> Directive:
Reproduce every one of the entries below word for word, keeping each line as it appears. Leave the pictures out.

> Information supplied:
====================

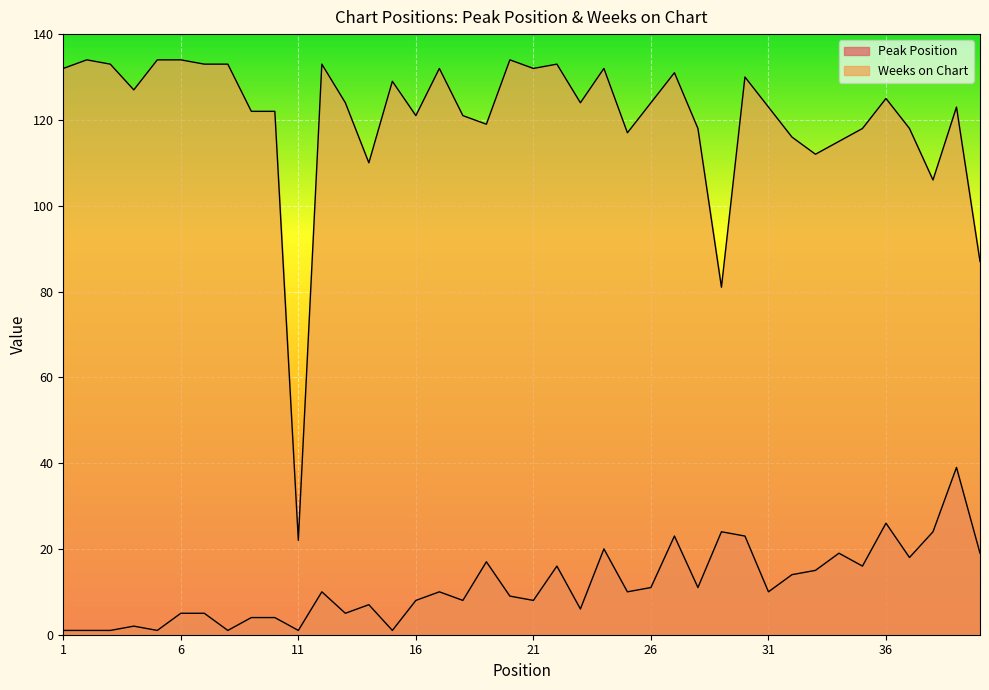

What is the difference between the Peak Position values at 39 and 27?

16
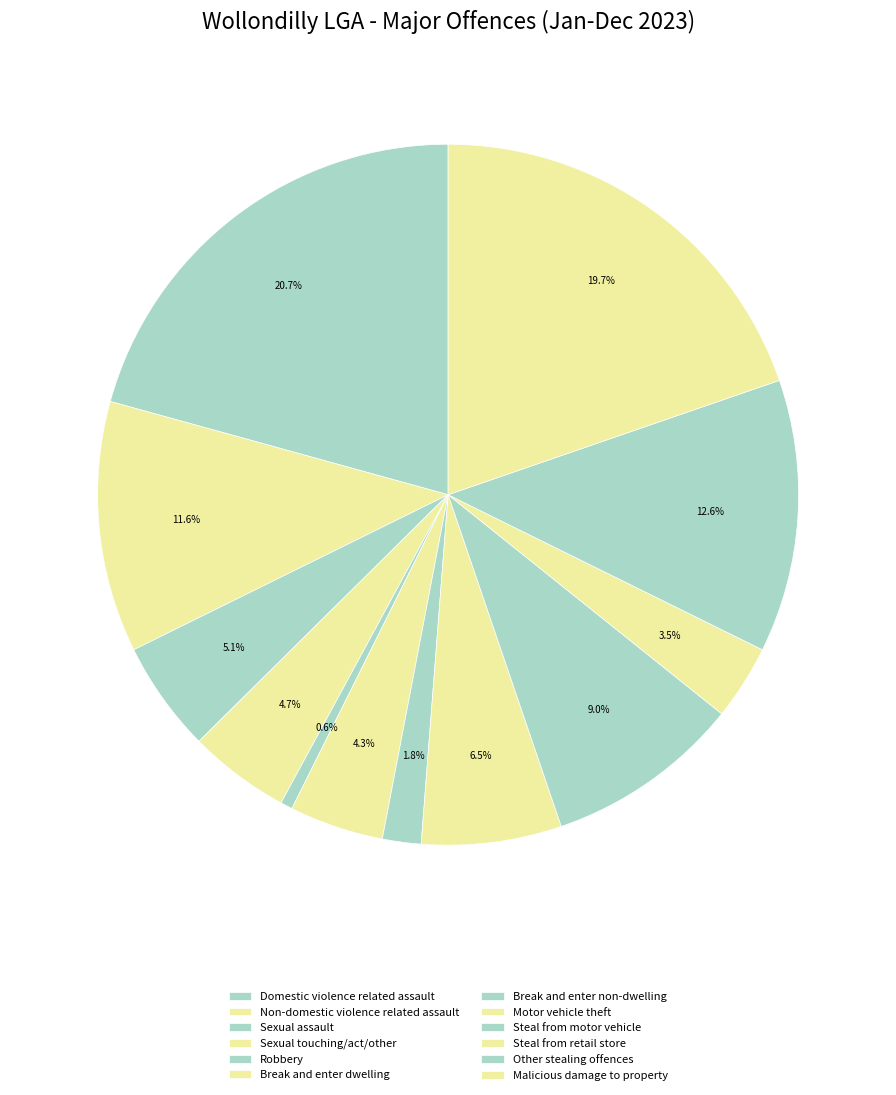

Is there any slice that represents more than half of the pie?

No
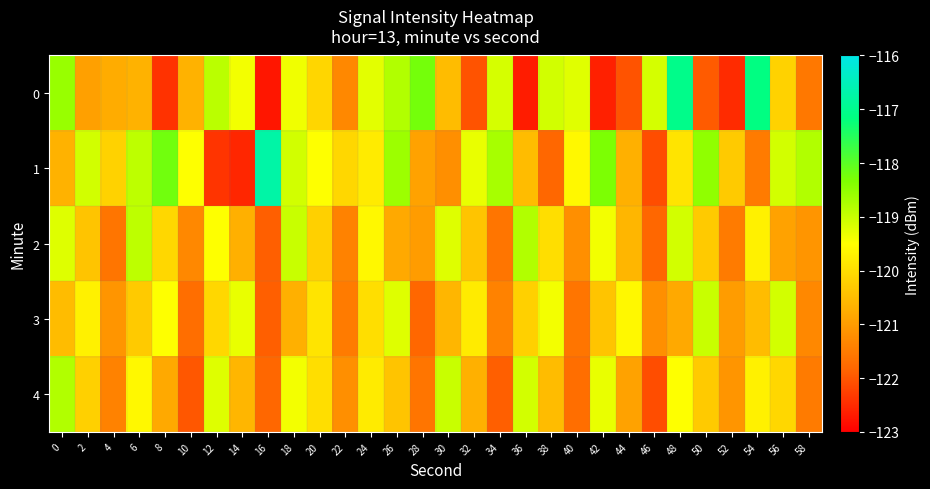

How many distinct data groups are displayed?

5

====================

> Written answer:
What is the difference between the Peak Position values at 39 and 27?

16

Is there any slice that represents more than half of the pie?

No

How many distinct data groups are displayed?

5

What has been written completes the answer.